By the end of 2008, the coalition government - led by Mr.Abhisit Vejjajiva's Democrat Party - was formed. "Legitimacy of the Abhisit government has been questioned since the first day that the Democrat party took the office in 2008 as it was allegedly formed by the military in a military camp". As a result, the Government became under pressure from not only a negative impact from the U.S. financial institution crisis but also the Red Shirts - who denied Mr.Abhisit Vejjajiva's prime ministership and called for a fresh election to be held as soon as possible. However, Mr.Abhisit Vejjajiva had rejected the call until he decided to dissolve the parliament for a fresh election in May 2011. In his first year of administration (i.e. in 2009), Thailand saw a negative growth rate for the first time since the 1997 financial crisis. In 2009, the Thai GDP grew by -2.3 percent- reflecting a huge impact from the U.S. financial institution crisis on the Kingdom. In 2010, however, the country saw a sharp rebound with the growth rate of 7.8 percent. In the first half of 2011, when the political situations in the country were relatively calm, the Thai GDP grew by 3.2 percent (YoY) and 2.7 percent (YoY) in Q1-Q2/ 2011, respectively. Under his administration, albeit with a sharp rebound in 2010, Thailand's ranking fell from the 26th in 2009 to the 27th in 2010 and 2011. In addition to this, with regard to infrastructure, the country's competitiveness has become worse and worse since 2009.

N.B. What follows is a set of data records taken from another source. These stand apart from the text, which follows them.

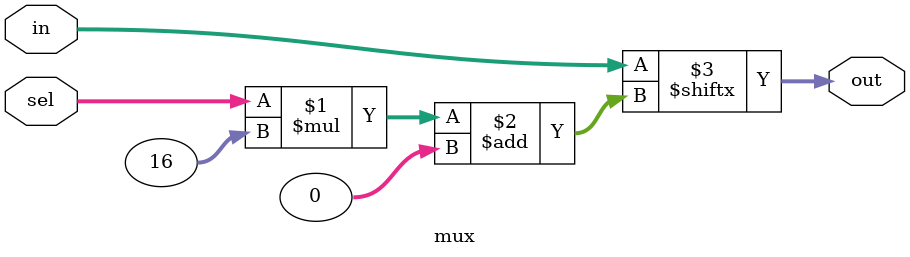
<source format=v>
module mux #(
    parameter WIDTH = 16,     // Data width
    parameter N = 4           // Number of inputs
)(
    input wire [N*WIDTH-1:0] in, // Flattened input bus
    input wire [$clog2(N)-1:0] sel,
    output wire [WIDTH-1:0] out
);

    assign out = in[sel*WIDTH +: WIDTH];

endmodule

</source>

In the 2011 general election, the pro-Thaksin Pheu Thai Party won a landslide victory over the Democrat Party once again. Thaksin's youngest sister Ms.Yingluck Shinawatra succeeded Mr.Abhisit Vejjajiva as the Prime Minister of the Kingdom. Elected in July, the Government - led by the Pheu Thai Party - began its administration in late August. No sooner had Yingluck come into office than she found that some parts of the country had already been flooded; furthermore, many of the rest were soon going to be inundated. From 25 July 2011 to 16 January 2012, Thailand confronted the historic flood covering 65 out of the Kingdom's 77 provinces. As of December 2011, according to the World Bank, the total damages and loss were reported to stand at THB1.425 trillion (USD45.7 billion approx.). As a result, the GDP growth rate of 2011 fell sharply to 0.1 percent - with a contraction of 8.9 percent (YoY) in the last quarter (Q4/ 2011) alone. Even worse, the country's overall ranking of competitiveness, according to the IMD World Competitiveness Scoreboard 2012, fell from the 27th in 2011 to the 30th in 2012.

In 2012, Thailand is in a recovery period from last year's historic flood. The Yingluck Government has planned to develop the entire infrastructure of the Kingdom - ranging from the long-term water management system to logistics. The Thai GDP is expected to grow in the range of 5.5-6.0 percent this year. The Eurozone Crisis is reported to harm the Thai economic growth in 2012 as it badly affects the country's export both directly and indirectly. In the first to the third quarters of 2012 (Q1-Q3/ 2012), the country's GDP growth rate has already gone up to 0.4 percent (YoY), 4.4 percent (YoY), and 3.0 percent (YoY), respectively.